Things didn't, it has to be said, start off too promisingly. First the narration had to drip into our perception what an escape room involves, just in case. It had to do the same with the first active part of the players' process, which proved to be playing chess with a robot – that too has to be defined at every stage. At least it got in the way of the characters, including some instantly unlikeable ones, with their unlikeable bickering, as all disparate strangers have to do when plot is lacking.

Plot generally isn't lacking from then on, even if the bickering types are allowed to continue. The book does engage with that increased scale where writing about an escape game easily bests trying to build one. That said, it actually proves to be a ridiculous simulacrum of an escape game – impossible scenes, impossible locations, impossibly knowledgable players... Many a time, indeed, I can imagine an adult coming to a new scene, or to a new event within a scene, and, scoffing at the whole thing, put it down. Luckily, or not, I had a niggle that told me not to do that (plus, you know, a reviewer's obligation...).

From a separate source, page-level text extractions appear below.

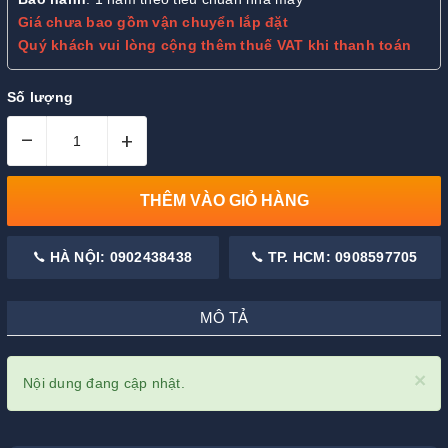
Giá chưa bao gồm vận chuyển lắp đặt
Quý khách vui lòng cộng thêm thuế VAT khi thanh toán
Số lượng
–
+
THÊM VÀO GIỎ HÀNG
HÀ NỘI: 0902438438
TP. HCM: 0908597705
MÔ TẢ
×
Nội dung đang cập nhật.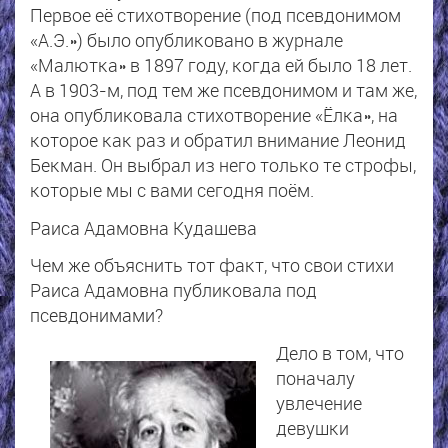
Первое её стихотворение (под псевдонимом
«А.Э.») было опубликовано в журнале
«Малютка» в 1897 году, когда ей было 18 лет.
А в 1903-м, под тем же псевдонимом и там же,
она опубликовала стихотворение «Ёлка», на
которое как раз и обратил внимание Леонид
Бекман. Он выбрал из него только те строфы,
которые мы с вами сегодня поём.
Раиса Адамовна Кудашева
Чем же объяснить тот факт, что свои стихи
Раиса Адамовна публиковала под
псевдонимами?
Дело в том, что
поначалу
увлечение
девушки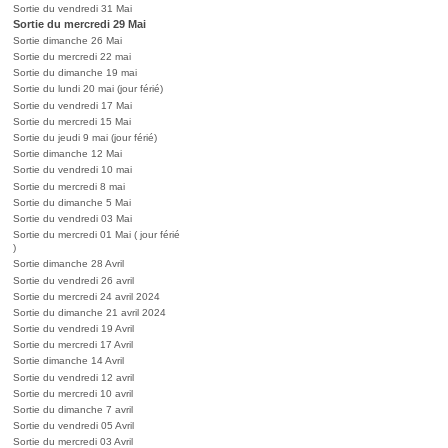
Sortie du vendredi 31 Mai
Sortie du mercredi 29 Mai
Sortie dimanche 26 Mai
Sortie du mercredi 22 mai
Sortie du dimanche 19 mai
Sortie du lundi 20 mai (jour férié)
Sortie du vendredi 17 Mai
Sortie du mercredi 15 Mai
Sortie du jeudi 9 mai (jour férié)
Sortie dimanche 12 Mai
Sortie du vendredi 10 mai
Sortie du mercredi 8 mai
Sortie du dimanche 5 Mai
Sortie du vendredi 03 Mai
Sortie du mercredi 01 Mai ( jour férié
)
Sortie dimanche 28 Avril
Sortie du vendredi 26 avril
Sortie du mercredi 24 avril 2024
Sortie du dimanche 21 avril 2024
Sortie du vendredi 19 Avril
Sortie du mercredi 17 Avril
Sortie dimanche 14 Avril
Sortie du vendredi 12 avril
Sortie du mercredi 10 avril
Sortie du dimanche 7 avril
Sortie du vendredi 05 Avril
Sortie du mercredi 03 Avril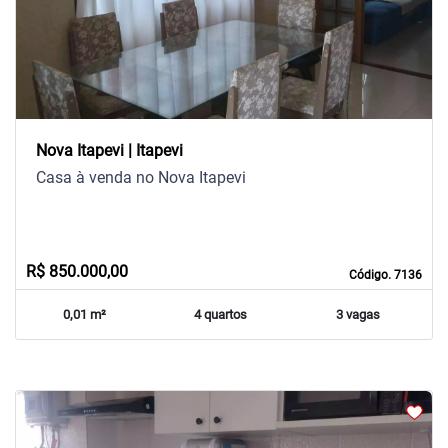
Nova Itapevi | Itapevi
Casa à venda no Nova Itapevi
R$ 850.000,00
Código. 7136
0,01 m²
4 quartos
3 vagas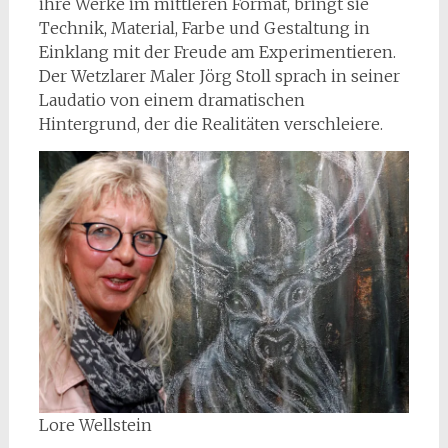
ihre Werke im mittleren Format, bringt sie
Technik, Material, Farbe und Gestaltung in
Einklang mit der Freude am Experimentieren.
Der Wetzlarer Maler Jörg Stoll sprach in seiner
Laudatio von einem dramatischen
Hintergrund, der die Realitäten verschleiere.
Lore Wellstein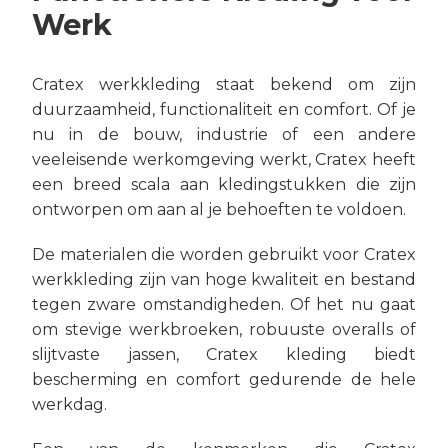
Werk
Cratex werkkleding staat bekend om zijn
duurzaamheid, functionaliteit en comfort. Of je
nu in de bouw, industrie of een andere
veeleisende werkomgeving werkt, Cratex heeft
een breed scala aan kledingstukken die zijn
ontworpen om aan al je behoeften te voldoen.
De materialen die worden gebruikt voor Cratex
werkkleding zijn van hoge kwaliteit en bestand
tegen zware omstandigheden. Of het nu gaat
om stevige werkbroeken, robuuste overalls of
slijtvaste jassen, Cratex kleding biedt
bescherming en comfort gedurende de hele
werkdag.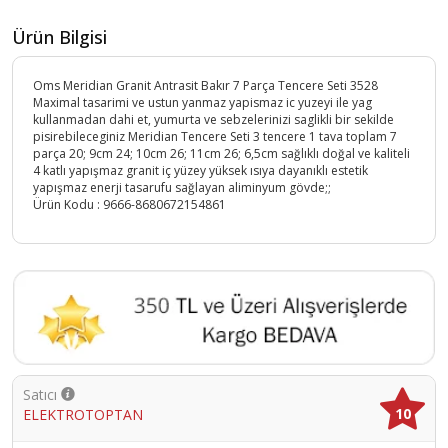
Ürün Bilgisi
Oms Meridian Granit Antrasit Bakır 7 Parça Tencere Seti 3528
Maximal tasarimi ve ustun yanmaz yapismaz ic yuzeyi ile yag
kullanmadan dahi et, yumurta ve sebzelerinizi saglikli bir sekilde
pisirebileceginiz Meridian Tencere Seti 3 tencere 1 tava toplam 7
parça 20; 9cm 24; 10cm 26; 11cm 26; 6,5cm sağlıklı doğal ve kaliteli
4 katlı yapışmaz granit iç yüzey yüksek ısıya dayanıklı estetik
yapışmaz enerji tasarufu sağlayan aliminyum gövde;;
Ürün Kodu :
9666-8680672154861
Satıcı
10
ELEKTROTOPTAN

This book ultimately is one that is very hard to critique. I think if you're still interested in my response you'll have to settle with the opinion that it's an interesting, peculiar read that ultimately isn't a complete success, where things take their intended path in just too clumsy a fashion for this to be loved. But there is still a big BUT to come, so spoiler-phobic readers can skip the rest of the write-up.

The thing is – reminding you that I'm going to do what reviewers never should and give things away – is that this isn't a book about an escape room. We find out very late in the game, mind – and that's where I call this book clumsy. I think too much of the previous is too ridiculous – things indeed get quite risible at times – and the way through the story for the characters is too OTT for us to like it when the rug is pulled from under us. There were questions for me (as an adult reader, at least) about its success when the first solution was terribly easy, and yet the countdown to failure was allowed to get ridiculously close to zero. After that things escalated too greatly (including the characters' knowledge) for anything to remain realistic, hence my niggle. But I do wonder if the book could not have stuck to the reality of an escape room game, and still have reached a similar conclusion.

That alternative path to the end of this book still might not have been feasible, however – as I say, we start watching Ami play chess while telling us in her narration what it is to play chess. Would a book portraying an escape game ever really have been a success? Would it not have been better, with an important moral in mind, to have teased us with ways to know things weren't as they seemed – to have us be less passive observers of the patently unreal? The jury is out, but it's clear that big questions remain, hence my calling this an interesting, intriguing indeed, failure. But as the great minds always tell us, it is better to have tried and failed than never to have tried. There's some most vivid and evocative scene-setting here – it's just not the scene of any plausible game. And there is a solution as to why that is, but I did think it an ungainly way for us to get to it.

I must still thank the publishers for my review copy.

The Longest Night of Charlie Noon really floated our boat from this author. For a superlative, high-concept adventure for this age-range, The Day the Screens Went Blank by Danny Wallace and Gemma Correll remains thoroughly distinctive. Grow up a couple of years, and I'd see the Escape Room audience enjoying the series starting with Furnace: Lockdown by Alexander Gordon Smith.